Paul’s task as servant of the gospel is “to make the word of God fully known.” By this Paul means the Word Become Flesh, Jesus, himself; but Paul also means the content of the gospel as in transmittable information, interpretation of the Scriptures, and doctrine that will carry the church forward. We have ample evidence that Paul’s task includes both the Word Incarnate and the Word Written in his understanding of his commissioned duty. For instance, in 1 Corinthians 15: “For I handed on to you as of first importance what I in turn had received: that Christ died for our sins in accordance with the scriptures, and that he was buried, and that he was raised on the third day in accordance with the scriptures . . .” and “For I received from the Lord what I also handed on to you, that the Lord Jesus on the night when he was betrayed took a loaf of bread, . . .” (1 Corinthians 11:23). And one final example, in 2 Timothy 2: “Remind them of this, and warn them before God that they are to avoid wrangling over words, which does no good but only ruins those who are listening. Do your best to present yourself to God as one approved by him, a worker who has no need to be ashamed, rightly explaining the word of truth.” Jesus acknowledged his role as conveying the words of truth given to him by the Father to share with his followers (John 17:8-17). Yes, indeed, God has made know the mystery of the gospel, so that it is hidden no longer!

The Characteristics of the Gospel Servant: Often in Paul’s letters, he writes personally about what it has cost him to proclaim the gospel in a hostile environment. The road has not been easy for him. So perseverance is the first quality of an evangelist. Prophetic faithfulness is evident in Paul’s ministry too, as he is willing to tell things as they are and help people see their need for the Savior. He is a patient teacher. The Colossians know that he spent three years in Ephesus, until he was sure that he had accurately and completely conveyed the truth about God, humanity, and Jesus Christ in order to build a church there. Paul focused on God’s goals rather than any professional career path the world would dictate. He was a great example of downward mobility, demonstrated by his imprisonment at the time of this letter. And finally, Paul would be the first to tell you how necessary it was to be empowered by the Holy Spirit. All these characteristics came into play to fulfill Paul’s purpose. He was always pouring knowledge and wisdom and insight into those he hoped some day to present to God mature in Christ.

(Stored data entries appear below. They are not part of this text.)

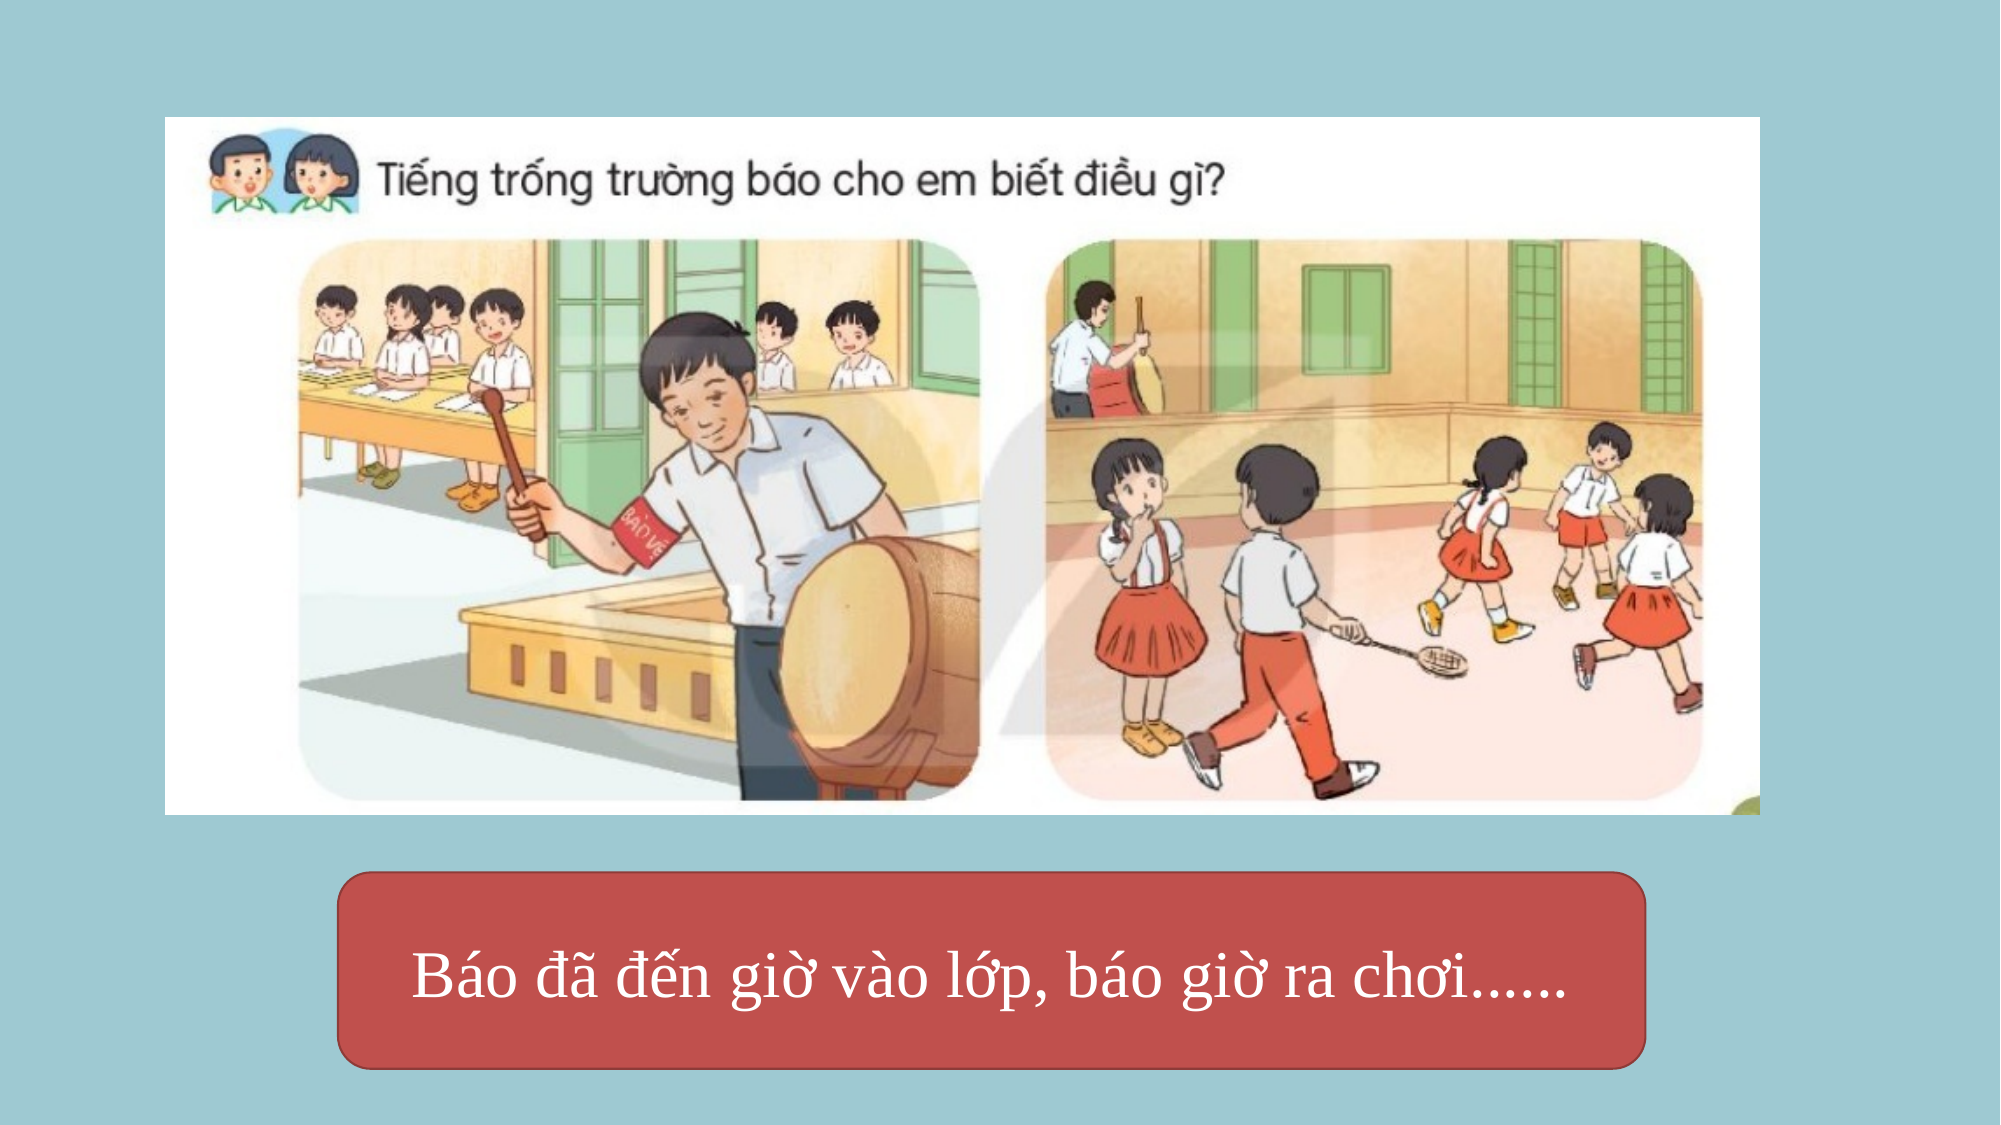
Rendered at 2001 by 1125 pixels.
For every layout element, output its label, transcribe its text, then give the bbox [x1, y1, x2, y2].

text_box Báo đã đến giờ vào lớp, báo giờ ra chơi...... [336, 871, 1647, 1070]
picture [164, 117, 1760, 815]
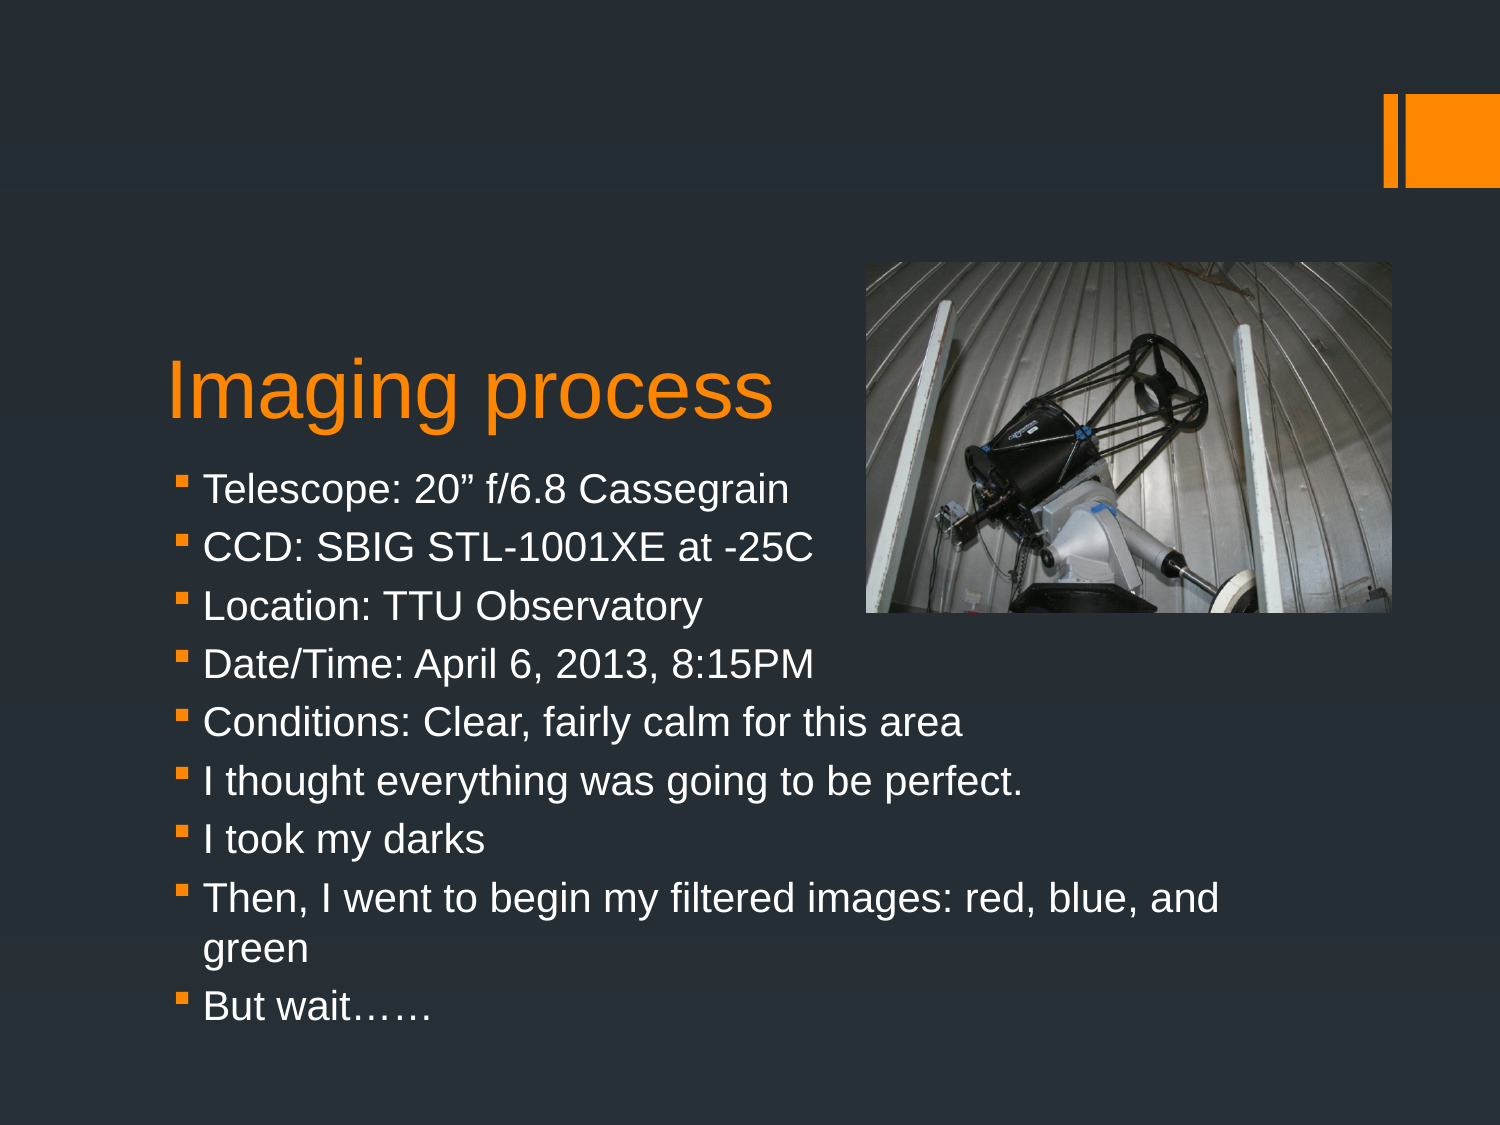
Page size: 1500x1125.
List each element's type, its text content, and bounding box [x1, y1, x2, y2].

list Telescope: 20” f/6.8 Cassegrain CCD: SBIG STL-1001XE at -25C Location: TTU Observatory Date/Time: April 6, 2013, 8:15PM Conditions: Clear, fairly calm for this area I thought everything was going to be perfect. I took my darks Then, I went to begin my filtered images: red, blue, and green But wait…… [150, 454, 1350, 1088]
title Imaging process [150, 253, 1350, 443]
picture [865, 261, 1392, 614]
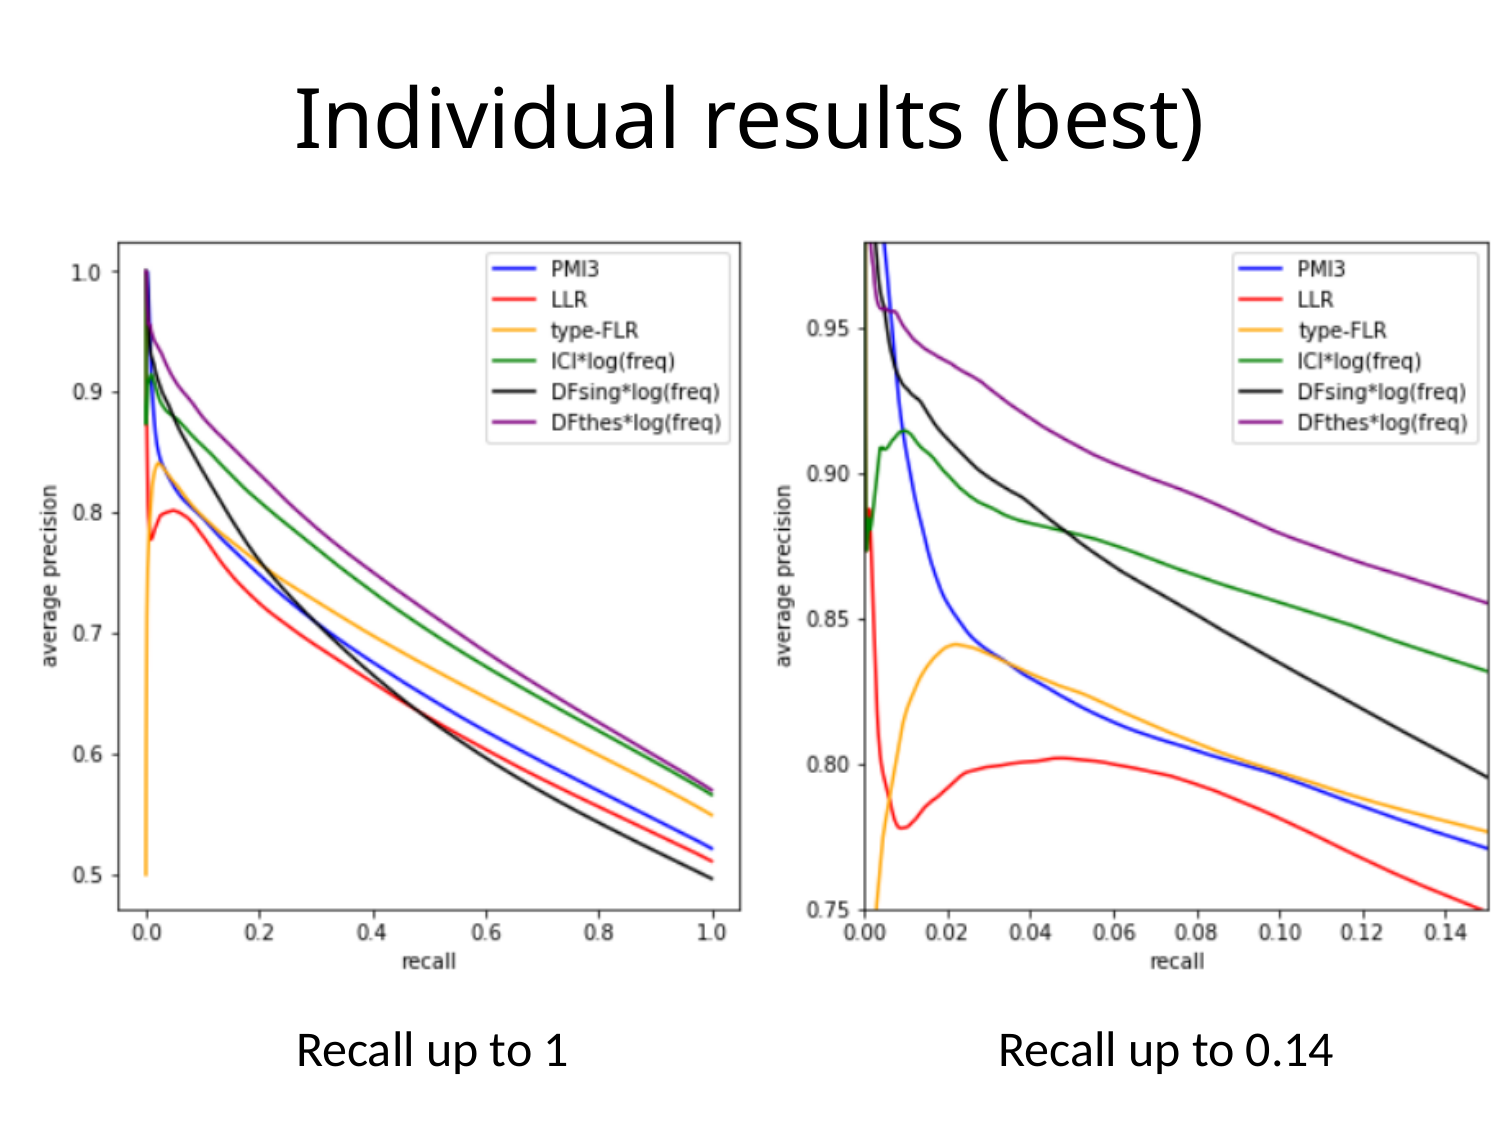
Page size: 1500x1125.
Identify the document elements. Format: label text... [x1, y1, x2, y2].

text_box Recall up to 1 [281, 1009, 601, 1085]
title Individual results (best) [75, 45, 1425, 185]
text_box Recall up to 0.14 [983, 1009, 1385, 1085]
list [31, 231, 1500, 977]
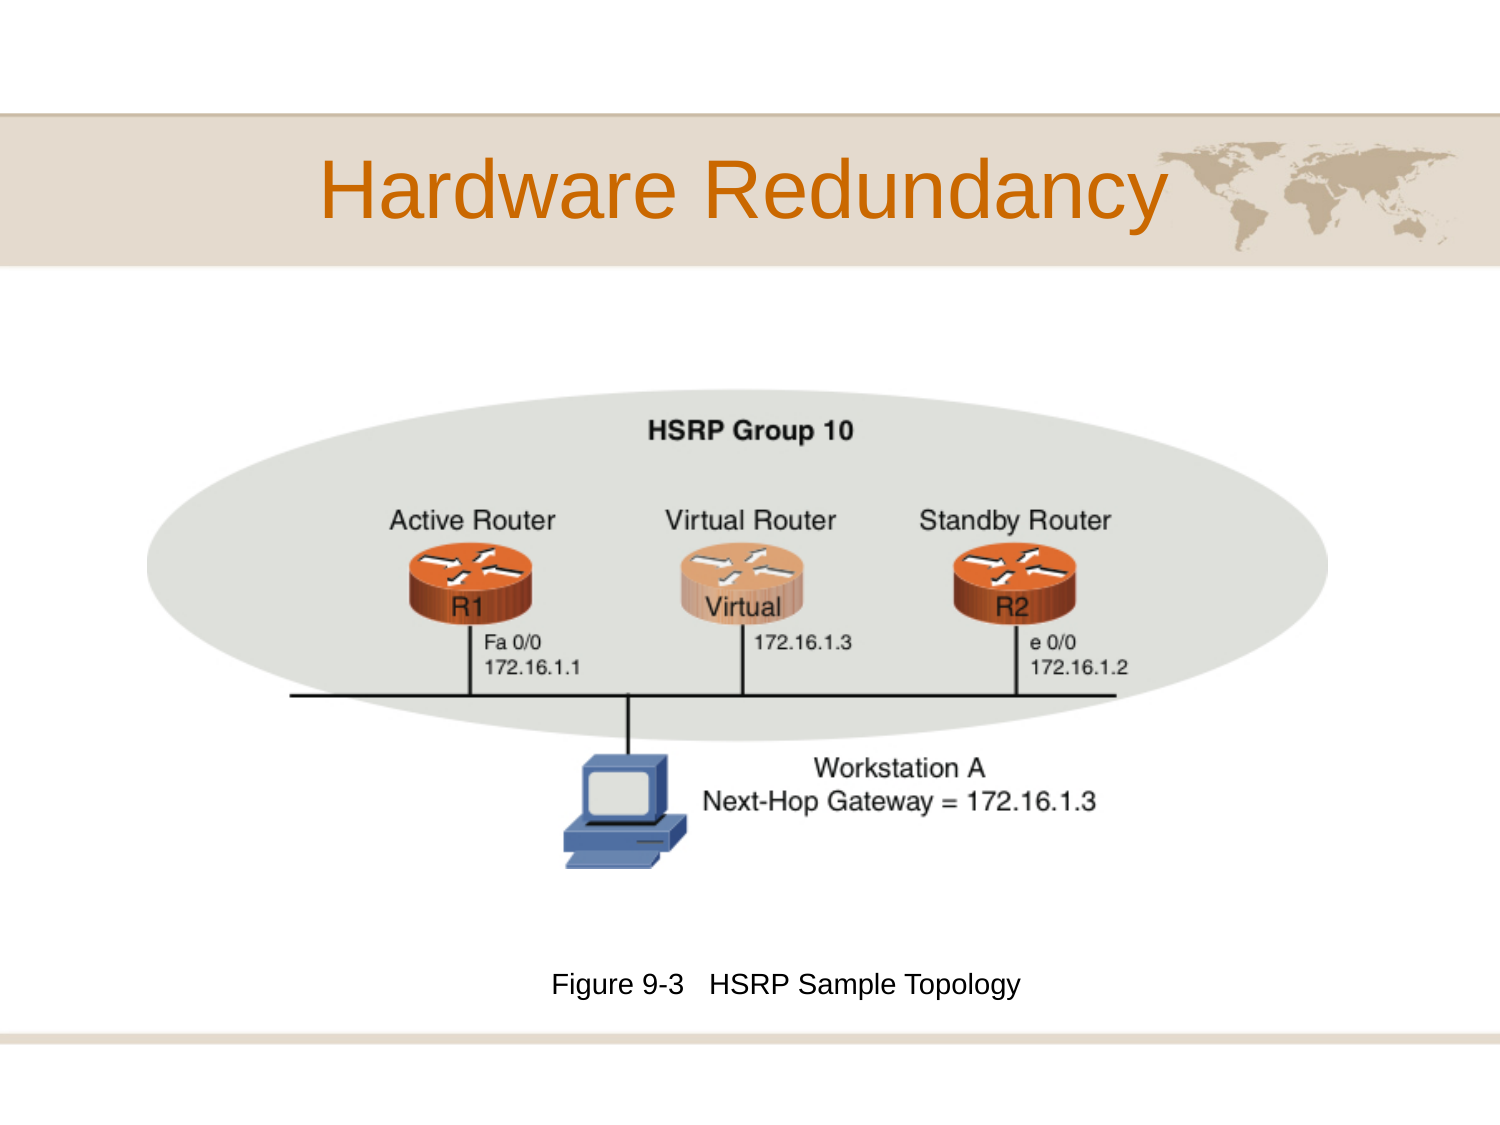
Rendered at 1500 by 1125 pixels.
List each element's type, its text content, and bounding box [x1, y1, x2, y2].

For those of us who may not have a clear, institutionally blessed, position in the church from which to minister are nevertheless challenged. Paul didn’t have one, either, but he sought to uncover the mysteries of the gospel to people otherwise wrapped in worldly points of view. We certainly can do that as we go about our business each day. We can believe that our presence in our homes and communities makes a difference. We can act as though what we say is as important as how we live the life, and that the two messages must meet. We must also be prepared for the reality that gospel witness can be costly. Paul had the moral support of the people who had previously received his message and embraced Christ. Do you?